Source records
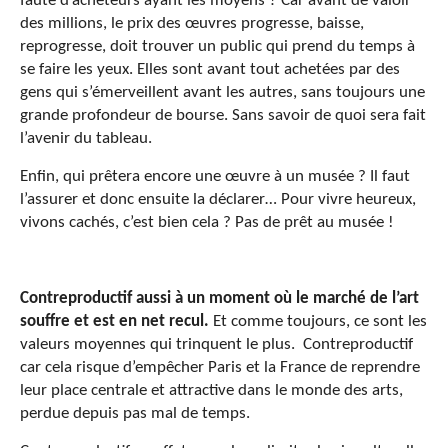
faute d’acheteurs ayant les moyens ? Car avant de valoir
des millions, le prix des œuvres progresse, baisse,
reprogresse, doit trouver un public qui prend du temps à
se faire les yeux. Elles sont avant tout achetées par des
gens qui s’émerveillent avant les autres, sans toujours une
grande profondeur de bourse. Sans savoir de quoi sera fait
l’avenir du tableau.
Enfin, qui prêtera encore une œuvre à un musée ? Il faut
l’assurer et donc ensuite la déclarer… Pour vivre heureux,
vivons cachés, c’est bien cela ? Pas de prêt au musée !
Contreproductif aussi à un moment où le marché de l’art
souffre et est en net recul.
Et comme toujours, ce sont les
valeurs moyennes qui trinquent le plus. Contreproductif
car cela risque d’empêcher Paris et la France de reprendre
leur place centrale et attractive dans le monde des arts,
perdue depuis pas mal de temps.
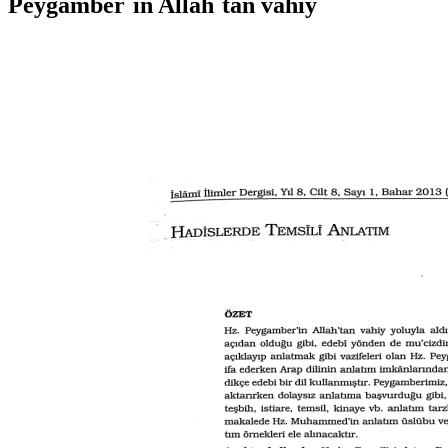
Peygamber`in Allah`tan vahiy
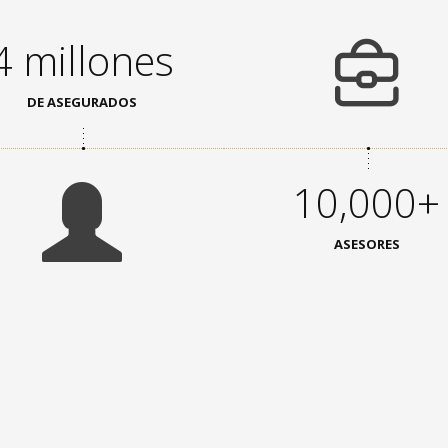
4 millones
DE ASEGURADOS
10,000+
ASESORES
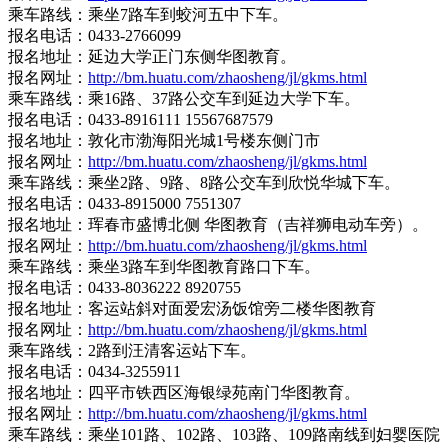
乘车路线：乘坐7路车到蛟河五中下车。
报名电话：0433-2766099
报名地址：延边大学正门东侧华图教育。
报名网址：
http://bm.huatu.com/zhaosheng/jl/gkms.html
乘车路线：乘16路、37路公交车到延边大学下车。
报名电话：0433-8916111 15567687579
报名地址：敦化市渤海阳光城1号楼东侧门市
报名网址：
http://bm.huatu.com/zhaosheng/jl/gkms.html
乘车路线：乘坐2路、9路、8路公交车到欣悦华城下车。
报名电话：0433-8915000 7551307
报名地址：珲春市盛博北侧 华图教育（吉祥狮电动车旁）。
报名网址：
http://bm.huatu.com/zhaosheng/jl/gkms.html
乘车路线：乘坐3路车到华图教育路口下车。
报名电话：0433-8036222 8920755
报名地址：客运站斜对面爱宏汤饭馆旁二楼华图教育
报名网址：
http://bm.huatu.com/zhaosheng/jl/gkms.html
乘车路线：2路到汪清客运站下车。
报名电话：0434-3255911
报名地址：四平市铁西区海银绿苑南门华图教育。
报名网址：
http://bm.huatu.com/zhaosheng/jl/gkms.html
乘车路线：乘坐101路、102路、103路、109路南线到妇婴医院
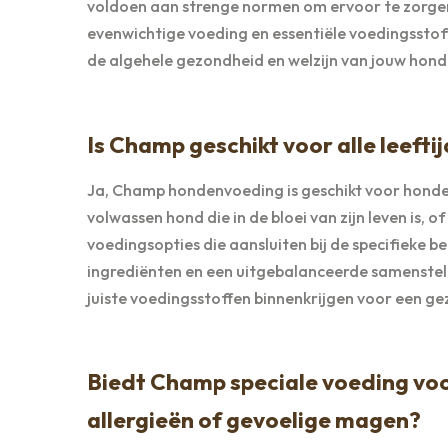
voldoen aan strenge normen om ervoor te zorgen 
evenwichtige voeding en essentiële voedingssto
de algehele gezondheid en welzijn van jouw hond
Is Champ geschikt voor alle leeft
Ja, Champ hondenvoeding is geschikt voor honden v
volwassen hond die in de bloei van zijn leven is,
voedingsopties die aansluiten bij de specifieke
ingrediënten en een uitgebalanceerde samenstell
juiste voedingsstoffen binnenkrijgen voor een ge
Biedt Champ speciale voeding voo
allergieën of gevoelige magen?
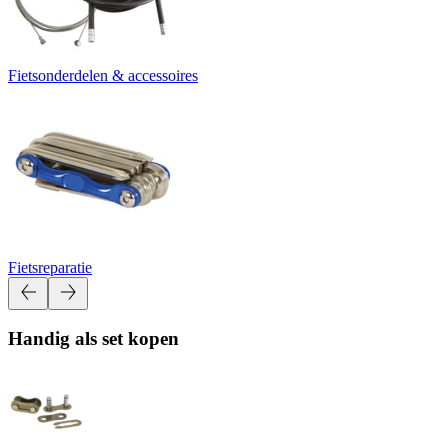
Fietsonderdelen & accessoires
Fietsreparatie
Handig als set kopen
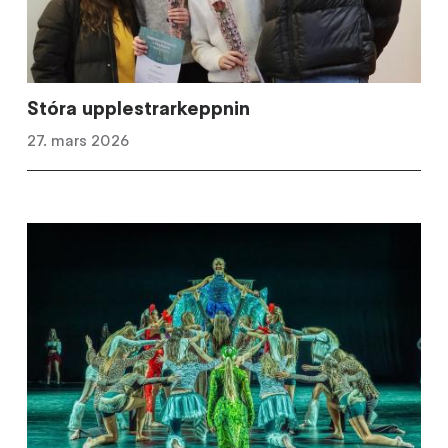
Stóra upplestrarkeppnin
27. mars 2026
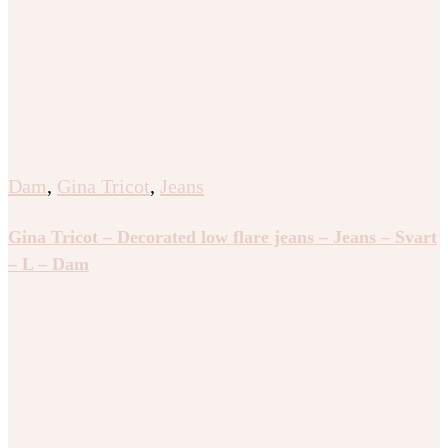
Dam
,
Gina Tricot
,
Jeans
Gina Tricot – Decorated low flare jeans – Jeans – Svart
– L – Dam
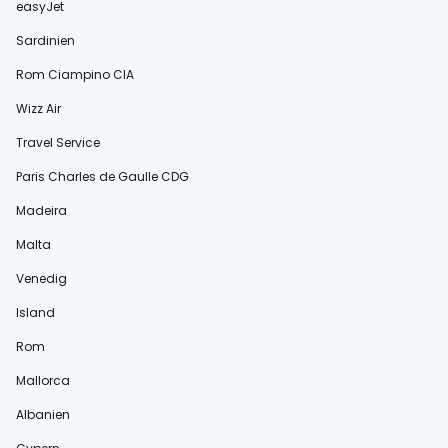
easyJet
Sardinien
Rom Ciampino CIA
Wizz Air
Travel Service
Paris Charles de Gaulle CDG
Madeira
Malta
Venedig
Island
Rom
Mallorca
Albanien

Exercise
Identify each line in the rows above that contains the word "cela", and copy every such line in full.

Output for this task
vivons cachés, c’est bien cela ? Pas de prêt au musée !
car cela risque d’empêcher Paris et la France de reprendre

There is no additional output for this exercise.